Grand Prix auto racing dates back more than a century, to races organized in France in the early 1900's. Now known as Formula 1, the auto racing is an international sporting phenomenon.
But another racing league is taking over city streets around the world. And while it has all the similar thrills of Formula 1, it's missing one important element: gasoline. Instead, the Formula E league uses "e-racers," high-performance cars that. This weekend, New York City is hosting Formula E's season finale.
The unmistakable whir of a Formula E car is one of the most distinctive sounds in sport. It's far from the usual roar on a race track -- but what the league lacks in volume, it makes up for in intensity. "Everything has to be built in a very coordinated way. It's like a huge ballet," said Alejandro Agag, the man in charge of Formula E. CBS News first spoke with Agag
"I didn't even know the cars were gonna work," Agag said. "I remember when you were there with us at the first-ever test… to see if the thing was gonna even move. And here we are, five years later, in New York, and it's probably the fastest-growing motor sport in the world."
"Everyone thought, we were gonna fail," Agag added with a laugh. "I think only I thought maybe we had a chance."
Formula E races are short -- only about 45 minutes -- and take place on tight tracks in city centers. Speeds can hit up to 175 mph. It's a far cry from the most popular racing league in the world, Formula 1, where the classic combustion engines are more powerful, and race on courses that are wider and far longer. But Jean Eric Vergne, who drove Formula 1 before becoming Formula E's top-rated driver, said it's not so simple.
"Frankly, I'm more scared in the qualifying lap in Formula E than I was in Formula 1," Vergne said. "Because, you know, the tracks are so narrow, it's a very heavy car. Very difficult to break. The handling is not as good as an F1. So therefore, it makes the driving a lot more difficult. Mistakes happen — a lot quicker as well."
In the Formula E vehicles, the battery takes the engine space. Each costs about a million dollars and weighs 1,500 pounds, more than half of which is battery weight.
"You have to look at Formula E like we are the beginning of a new chapter in the automobile industry, in racing," said Andre Lotterer, Vergne's teammate.
In previous seasons, drivers had to switch cars because batteries couldn't last the whole race. This year, that's no longer the case: Battery power has improved dramatically.
The logistics of moving those batteries — and everything else — from city to city is mind-boggling. In Brooklyn, nearly 700 people have been working non-stop this week to build a track from scratch. The whole event will cost Formula E between $10-15 million.

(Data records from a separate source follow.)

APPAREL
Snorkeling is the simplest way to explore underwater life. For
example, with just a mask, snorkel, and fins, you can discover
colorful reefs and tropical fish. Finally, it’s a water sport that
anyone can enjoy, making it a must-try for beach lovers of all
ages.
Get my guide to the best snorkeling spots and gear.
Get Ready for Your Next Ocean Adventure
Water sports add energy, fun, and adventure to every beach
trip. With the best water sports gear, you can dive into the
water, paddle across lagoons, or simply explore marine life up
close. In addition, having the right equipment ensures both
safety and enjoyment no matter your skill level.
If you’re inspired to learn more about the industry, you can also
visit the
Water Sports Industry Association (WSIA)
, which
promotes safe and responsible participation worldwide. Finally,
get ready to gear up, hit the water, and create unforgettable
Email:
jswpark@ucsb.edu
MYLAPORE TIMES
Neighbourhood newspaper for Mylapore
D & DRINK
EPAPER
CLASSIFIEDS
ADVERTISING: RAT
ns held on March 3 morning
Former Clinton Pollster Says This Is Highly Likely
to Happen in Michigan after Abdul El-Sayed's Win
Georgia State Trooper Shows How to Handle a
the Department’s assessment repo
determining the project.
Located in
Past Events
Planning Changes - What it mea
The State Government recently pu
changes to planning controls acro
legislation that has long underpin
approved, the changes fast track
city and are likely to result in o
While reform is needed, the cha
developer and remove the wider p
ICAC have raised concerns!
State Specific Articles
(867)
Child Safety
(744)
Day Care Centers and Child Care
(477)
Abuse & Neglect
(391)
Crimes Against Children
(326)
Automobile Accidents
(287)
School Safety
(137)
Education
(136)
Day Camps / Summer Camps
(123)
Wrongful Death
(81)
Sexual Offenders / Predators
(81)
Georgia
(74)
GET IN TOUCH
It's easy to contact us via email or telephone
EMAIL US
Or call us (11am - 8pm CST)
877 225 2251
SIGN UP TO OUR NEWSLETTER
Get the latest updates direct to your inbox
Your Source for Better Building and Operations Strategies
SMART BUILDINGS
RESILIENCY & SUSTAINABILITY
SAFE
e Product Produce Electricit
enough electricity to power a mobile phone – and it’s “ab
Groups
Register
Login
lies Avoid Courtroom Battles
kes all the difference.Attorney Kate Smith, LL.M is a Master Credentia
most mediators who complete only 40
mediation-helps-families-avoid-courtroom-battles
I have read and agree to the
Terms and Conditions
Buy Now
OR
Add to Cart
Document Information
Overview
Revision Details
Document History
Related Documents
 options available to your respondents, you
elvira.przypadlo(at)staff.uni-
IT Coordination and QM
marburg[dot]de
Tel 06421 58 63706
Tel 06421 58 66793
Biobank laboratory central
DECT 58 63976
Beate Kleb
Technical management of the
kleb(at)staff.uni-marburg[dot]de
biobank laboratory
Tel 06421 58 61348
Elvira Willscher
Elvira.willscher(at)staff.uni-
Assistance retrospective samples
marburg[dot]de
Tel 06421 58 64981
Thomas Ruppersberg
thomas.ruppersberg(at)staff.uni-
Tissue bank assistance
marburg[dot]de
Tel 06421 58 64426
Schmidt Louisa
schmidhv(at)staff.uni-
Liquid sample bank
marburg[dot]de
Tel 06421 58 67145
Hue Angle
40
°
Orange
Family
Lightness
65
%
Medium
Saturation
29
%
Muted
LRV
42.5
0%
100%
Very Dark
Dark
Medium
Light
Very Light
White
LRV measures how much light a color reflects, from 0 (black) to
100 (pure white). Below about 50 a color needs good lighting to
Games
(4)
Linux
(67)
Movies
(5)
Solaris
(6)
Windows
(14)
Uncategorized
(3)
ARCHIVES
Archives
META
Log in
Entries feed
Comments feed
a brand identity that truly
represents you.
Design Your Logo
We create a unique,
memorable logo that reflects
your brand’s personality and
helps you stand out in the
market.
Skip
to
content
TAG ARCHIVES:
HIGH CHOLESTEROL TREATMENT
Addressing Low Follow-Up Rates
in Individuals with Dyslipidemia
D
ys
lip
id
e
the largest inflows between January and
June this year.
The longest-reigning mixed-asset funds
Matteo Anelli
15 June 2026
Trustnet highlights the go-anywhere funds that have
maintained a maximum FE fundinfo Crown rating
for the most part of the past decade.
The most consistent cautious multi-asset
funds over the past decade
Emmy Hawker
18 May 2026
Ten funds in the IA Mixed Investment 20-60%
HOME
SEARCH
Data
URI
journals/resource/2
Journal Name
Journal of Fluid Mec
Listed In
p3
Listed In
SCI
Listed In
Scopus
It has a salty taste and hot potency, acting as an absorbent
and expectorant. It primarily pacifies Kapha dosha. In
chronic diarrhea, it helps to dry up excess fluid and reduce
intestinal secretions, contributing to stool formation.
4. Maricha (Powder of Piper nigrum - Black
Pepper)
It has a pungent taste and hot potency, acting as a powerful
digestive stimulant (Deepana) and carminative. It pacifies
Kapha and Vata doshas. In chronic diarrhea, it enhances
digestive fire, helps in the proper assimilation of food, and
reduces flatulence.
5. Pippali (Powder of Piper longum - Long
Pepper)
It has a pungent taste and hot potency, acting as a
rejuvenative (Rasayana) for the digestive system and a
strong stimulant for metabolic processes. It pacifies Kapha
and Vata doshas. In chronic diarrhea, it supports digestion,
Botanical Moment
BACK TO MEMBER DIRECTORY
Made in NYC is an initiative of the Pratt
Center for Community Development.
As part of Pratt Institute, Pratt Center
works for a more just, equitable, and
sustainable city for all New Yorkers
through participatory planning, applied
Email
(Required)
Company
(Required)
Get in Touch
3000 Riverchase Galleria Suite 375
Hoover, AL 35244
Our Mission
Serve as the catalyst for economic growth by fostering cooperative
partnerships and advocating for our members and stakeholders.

Agag says investing in the future and losing money for now is worth it, as his league aims to become not just the top electric race series, but the top race series overall.
It's tricky though: Formula 1 and Formula E are regulated by the same organization, the equivalent of an older brother and younger sibling battling for attention.
"I don't have any problem with Formula 1," Agag said. "I love Formula 1. I think it's great. But obviously… As the industry shifts towards electric, Formula 1 finds [itself] more and more without an industry to relate to."
Agag said he's not sure what will happen to Formula 1 in the future, but that in ten years, he expects that the tables will have turned.
Travis Okulski, the editor-in-chief of Road & Track, said electric race cars are no longer a novelty to manufacturers – but said they still have a ways to go.
"Formula One has been around since 1950, right? They've got almost seventy years of history with this one sport, to develop to become the pinnacle of motorsport. Formula E comes in with new technology and it's their first time trying to make an impression," Okulski said. "It's going to take time to become the pinnacle of motorsport."
"If it does," said "CBS This Morning Saturday" co-host Jeff Glor.
"Right, that's a big if," Okulski responded.
Formula E has developed gimmicks that purists scoff at. The fan boost, for example, lets users on social media give their favorites more juice. And this year, the league introduced attack mode, which lets drivers get more power by steering through a special zone like in the video game Mario Kart.
"We have to move even more towards the video game," Agag said. "We're not halfway there yet."
"The future is electric and it's a combination between real life and video games between real and virtual," he added.
For now, Agag just wants viewers to understand the potential of electric vehicles. "I think if you see this race, you're one step closer to buy[ing] an electric car. That's why we do it. And that's why people come in here. And we get more and more people coming again and again here in Brooklyn. They will feel closer to buy[ing] an electric car. That's our objective."